Enfin le requérant soutenait que le choix du législateur de punir de vingt ans de réclusion criminelle des actes sexuels entre un majeur et un mineur de quinze ans, sans distinguer qu’ils soient ou non commis avec violence, menace, contrainte ou surprise, méconnaissait les principes de nécessité et de proportionnalité des peines.

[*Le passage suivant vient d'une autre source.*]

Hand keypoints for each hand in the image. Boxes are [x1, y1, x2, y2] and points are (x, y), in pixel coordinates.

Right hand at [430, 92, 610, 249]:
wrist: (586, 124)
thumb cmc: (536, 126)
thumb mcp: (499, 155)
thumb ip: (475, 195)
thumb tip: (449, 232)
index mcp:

Décision. Le Conseil constitutionnel écarte le grief tiré de la méconnaissance du principe de la présomption d’innocence et des droits de la défense. Pour les sages, la caractérisation de l’incrimination en cause ne repose pas sur une présomption d’absence de consentement de la victime. Cette infraction interdit purement et simplement tout acte de pénétration sexuelle ou bucco-génital entre un majeur et un mineur de quinze ans, lorsque la différence d’âge entre eux est d’au moins cinq ans. Et il demeure que les autorités de poursuites sont tenus de rapporter la preuve de l’ensemble de ces éléments constitutifs. Dès lors, les articles en cause n’ont ni pour objet ni pour effet d’instituer une présomption de culpabilité.
Le Conseil constitutionnel écarte également le grief tiré de la méconnaissance du principe de légalité des délits et des peines. Estimant que la seule imputabilité matérielle des actes réprimés ne suffit pas à caractériser l’infraction, le Conseil estime que les dispositions ne méconnaissent pas le principe selon lequel il n’y a pas de crime sans intention de la commettre (C. pén., art. 121-3 N° Lexbase : L2053AMY).

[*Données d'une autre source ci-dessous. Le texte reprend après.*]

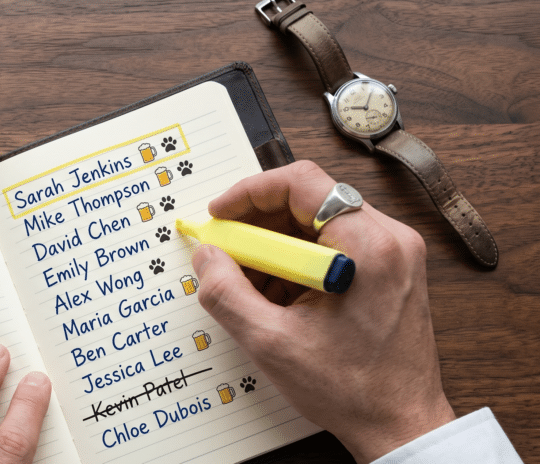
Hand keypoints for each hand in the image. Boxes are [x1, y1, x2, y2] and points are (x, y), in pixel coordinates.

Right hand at [190, 161, 454, 462]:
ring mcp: (394, 253)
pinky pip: (333, 244)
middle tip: (226, 252)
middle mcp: (389, 239)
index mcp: (367, 246)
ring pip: (318, 223)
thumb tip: (206, 256)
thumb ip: (227, 293)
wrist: (400, 423)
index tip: (219, 214)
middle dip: (258, 224)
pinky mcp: (390, 269)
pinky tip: (278, 296)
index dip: (250, 192)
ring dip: (275, 246)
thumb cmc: (352, 389)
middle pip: (309, 199)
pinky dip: (297, 261)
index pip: (302, 183)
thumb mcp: (271, 342)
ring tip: (251, 285)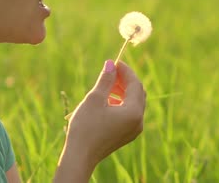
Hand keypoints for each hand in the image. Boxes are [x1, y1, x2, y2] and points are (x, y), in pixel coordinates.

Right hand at [54, 60, 145, 181]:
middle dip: (125, 80)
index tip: (114, 62)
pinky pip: (129, 113)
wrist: (80, 156)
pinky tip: (107, 99)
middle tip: (111, 71)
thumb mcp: (95, 99)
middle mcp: (138, 121)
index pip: (135, 84)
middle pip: (138, 93)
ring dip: (123, 91)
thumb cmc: (86, 126)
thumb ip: (106, 79)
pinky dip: (121, 102)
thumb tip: (111, 63)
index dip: (126, 71)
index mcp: (133, 112)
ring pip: (134, 103)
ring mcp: (134, 130)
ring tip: (107, 84)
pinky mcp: (127, 134)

La Haute juridiction affirme par ailleurs qu’en l’espèce, la minorité de quinze an de la victime est un élément constitutif de l’infraction et non une circonstance aggravante.
Le grief tiré de la méconnaissance du principe d’égalité devant la loi pénal est également écarté. Selon le Conseil, l’infraction de viol aggravé commis sur mineur de quinze ans prévu par les articles 222-23 et 222-24 N° Lexbase : L2625L4Y du Code pénal et l’infraction prévue par les dispositions contestées, laquelle est constituée même lorsque les faits sont commis sans violence, contrainte, menace ou surprise répriment des agissement de nature différente. La seconde suppose en effet qu’il existe entre l’auteur majeur et la victime mineure une différence d’âge d’au moins cinq ans.
S’agissant enfin des principes de nécessité et de proportionnalité des peines, le Conseil constitutionnel l’écarte également puisqu’il considère que par le choix d’une peine de vingt ans de réclusion criminelle le législateur a entendu renforcer la protection des mineurs d’infractions sexuelles et que les modalités de répression de cette infraction n’ont ni pour objet ni pour effet de déroger au principe de l’individualisation des peines.
Au terme de sa décision, le Conseil constitutionnel décide que le premier alinéa de l’article 222-23-1 du Code pénal et la référence « 222-23-1 » figurant à l’article 222-23-3 du même code, dans leur rédaction issue de la loi n° 2021-478, du 21 avril 2021, visant à protéger les mineurs des crimes et délits sexuels et de l’inceste, sont conformes à la Constitution.